## Activity:
Where in the listing does the word "bottle" appear? Report each line that holds it.

## Supplied information:
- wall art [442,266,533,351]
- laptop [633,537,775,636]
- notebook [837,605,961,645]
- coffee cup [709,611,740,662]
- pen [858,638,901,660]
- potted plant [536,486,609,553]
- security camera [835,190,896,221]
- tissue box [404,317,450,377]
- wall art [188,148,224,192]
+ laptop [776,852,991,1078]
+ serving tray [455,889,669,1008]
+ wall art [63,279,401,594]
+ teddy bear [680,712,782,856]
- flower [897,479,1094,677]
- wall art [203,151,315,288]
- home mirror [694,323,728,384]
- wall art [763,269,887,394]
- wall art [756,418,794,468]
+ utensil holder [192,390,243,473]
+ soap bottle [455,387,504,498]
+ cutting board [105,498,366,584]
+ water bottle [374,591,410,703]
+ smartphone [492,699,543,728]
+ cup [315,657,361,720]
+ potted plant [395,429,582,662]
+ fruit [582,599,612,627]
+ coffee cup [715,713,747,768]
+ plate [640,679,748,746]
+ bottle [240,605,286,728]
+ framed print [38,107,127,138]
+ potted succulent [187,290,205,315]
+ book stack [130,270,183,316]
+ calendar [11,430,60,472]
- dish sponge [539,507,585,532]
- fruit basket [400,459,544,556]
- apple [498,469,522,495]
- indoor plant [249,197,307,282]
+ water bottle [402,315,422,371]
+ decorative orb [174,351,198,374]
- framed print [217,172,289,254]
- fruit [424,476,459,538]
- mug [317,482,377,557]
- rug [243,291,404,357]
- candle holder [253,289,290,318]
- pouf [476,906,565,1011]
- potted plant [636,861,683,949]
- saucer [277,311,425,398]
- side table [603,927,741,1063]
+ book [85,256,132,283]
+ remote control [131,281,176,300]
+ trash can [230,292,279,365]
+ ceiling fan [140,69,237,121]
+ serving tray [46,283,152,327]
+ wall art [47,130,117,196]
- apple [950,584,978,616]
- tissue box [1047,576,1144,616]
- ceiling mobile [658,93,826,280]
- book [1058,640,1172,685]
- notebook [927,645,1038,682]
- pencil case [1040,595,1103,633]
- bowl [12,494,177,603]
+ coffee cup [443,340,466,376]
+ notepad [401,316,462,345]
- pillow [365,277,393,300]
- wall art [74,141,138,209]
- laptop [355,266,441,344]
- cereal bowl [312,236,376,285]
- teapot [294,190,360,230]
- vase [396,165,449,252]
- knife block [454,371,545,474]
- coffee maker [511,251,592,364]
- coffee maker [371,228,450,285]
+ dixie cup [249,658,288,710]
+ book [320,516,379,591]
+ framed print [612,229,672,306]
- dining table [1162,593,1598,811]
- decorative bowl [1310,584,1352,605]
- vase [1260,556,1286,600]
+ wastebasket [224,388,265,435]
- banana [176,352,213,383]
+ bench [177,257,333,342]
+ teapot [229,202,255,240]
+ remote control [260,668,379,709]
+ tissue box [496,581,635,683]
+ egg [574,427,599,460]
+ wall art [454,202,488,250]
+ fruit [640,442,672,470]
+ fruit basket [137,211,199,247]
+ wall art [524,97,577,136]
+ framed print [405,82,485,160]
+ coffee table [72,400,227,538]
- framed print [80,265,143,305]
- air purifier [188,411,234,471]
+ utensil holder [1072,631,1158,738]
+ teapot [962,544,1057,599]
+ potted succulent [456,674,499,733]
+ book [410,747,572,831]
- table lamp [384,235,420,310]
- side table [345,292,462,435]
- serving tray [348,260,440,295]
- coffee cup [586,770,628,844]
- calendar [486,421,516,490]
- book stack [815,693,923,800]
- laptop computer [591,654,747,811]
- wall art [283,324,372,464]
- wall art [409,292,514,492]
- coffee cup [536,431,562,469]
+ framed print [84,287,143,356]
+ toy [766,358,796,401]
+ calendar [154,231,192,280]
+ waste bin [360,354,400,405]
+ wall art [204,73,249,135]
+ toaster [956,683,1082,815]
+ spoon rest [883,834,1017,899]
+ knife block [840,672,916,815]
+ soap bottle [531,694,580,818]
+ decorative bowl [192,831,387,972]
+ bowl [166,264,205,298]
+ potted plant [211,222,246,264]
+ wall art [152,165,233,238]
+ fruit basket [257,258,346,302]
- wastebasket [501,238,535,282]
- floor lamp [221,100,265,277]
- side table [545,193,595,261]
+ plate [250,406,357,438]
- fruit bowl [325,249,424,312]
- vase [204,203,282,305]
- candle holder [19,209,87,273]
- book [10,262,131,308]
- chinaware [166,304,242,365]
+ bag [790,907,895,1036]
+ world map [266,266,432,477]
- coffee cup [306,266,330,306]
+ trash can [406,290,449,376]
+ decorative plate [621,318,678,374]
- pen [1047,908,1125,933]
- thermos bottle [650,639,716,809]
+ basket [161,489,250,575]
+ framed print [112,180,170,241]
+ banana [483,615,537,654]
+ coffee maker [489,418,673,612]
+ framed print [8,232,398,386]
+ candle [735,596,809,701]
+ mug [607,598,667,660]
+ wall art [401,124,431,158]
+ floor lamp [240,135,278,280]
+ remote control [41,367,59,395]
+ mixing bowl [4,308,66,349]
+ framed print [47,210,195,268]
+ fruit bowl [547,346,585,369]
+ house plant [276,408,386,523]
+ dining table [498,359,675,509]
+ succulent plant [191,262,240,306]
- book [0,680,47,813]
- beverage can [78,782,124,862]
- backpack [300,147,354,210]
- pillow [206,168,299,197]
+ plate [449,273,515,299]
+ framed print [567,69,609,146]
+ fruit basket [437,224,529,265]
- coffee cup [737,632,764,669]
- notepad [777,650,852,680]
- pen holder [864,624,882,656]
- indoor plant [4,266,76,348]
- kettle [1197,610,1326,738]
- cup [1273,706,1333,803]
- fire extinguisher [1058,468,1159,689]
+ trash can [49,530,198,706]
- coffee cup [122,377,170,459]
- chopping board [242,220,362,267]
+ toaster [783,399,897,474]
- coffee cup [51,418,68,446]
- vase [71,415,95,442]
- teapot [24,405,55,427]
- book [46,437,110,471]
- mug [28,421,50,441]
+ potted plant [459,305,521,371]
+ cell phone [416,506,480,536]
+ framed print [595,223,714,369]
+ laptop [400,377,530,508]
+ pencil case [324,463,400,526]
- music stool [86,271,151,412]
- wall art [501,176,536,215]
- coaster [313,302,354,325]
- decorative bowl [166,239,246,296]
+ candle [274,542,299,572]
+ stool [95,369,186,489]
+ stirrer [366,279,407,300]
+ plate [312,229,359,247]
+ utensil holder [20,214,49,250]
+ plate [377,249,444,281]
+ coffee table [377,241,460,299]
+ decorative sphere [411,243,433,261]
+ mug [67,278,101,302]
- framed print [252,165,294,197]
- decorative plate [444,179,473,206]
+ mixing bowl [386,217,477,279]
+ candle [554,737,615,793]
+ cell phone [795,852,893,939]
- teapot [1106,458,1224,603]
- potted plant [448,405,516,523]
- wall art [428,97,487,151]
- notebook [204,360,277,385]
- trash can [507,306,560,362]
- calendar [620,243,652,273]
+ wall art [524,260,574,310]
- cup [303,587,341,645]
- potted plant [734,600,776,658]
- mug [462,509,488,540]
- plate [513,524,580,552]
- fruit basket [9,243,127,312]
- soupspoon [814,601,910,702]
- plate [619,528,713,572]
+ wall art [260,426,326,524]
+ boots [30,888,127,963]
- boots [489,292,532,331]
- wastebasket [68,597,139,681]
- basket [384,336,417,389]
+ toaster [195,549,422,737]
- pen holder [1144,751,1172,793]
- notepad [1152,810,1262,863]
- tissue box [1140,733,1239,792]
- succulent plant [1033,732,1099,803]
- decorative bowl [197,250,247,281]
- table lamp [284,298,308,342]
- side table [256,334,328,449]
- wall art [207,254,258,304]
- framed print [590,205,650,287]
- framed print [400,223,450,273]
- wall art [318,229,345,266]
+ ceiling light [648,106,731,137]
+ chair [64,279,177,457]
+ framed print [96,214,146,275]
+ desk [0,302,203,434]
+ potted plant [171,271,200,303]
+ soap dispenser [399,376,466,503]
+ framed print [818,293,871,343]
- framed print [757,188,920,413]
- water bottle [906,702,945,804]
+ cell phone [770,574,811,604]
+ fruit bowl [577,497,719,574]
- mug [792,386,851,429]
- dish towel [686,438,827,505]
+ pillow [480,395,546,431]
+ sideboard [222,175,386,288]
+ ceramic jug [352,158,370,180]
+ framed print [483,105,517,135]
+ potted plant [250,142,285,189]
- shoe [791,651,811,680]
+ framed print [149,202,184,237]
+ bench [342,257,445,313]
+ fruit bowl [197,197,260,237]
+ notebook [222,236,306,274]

## Task solution:
+ soap bottle [455,387,504,498]
+ water bottle [374,591,410,703]
+ bottle [240,605,286,728]
+ water bottle [402,315,422,371]
+ soap bottle [531,694,580,818]
- thermos bottle [650,639,716,809]
- water bottle [906,702,945,804]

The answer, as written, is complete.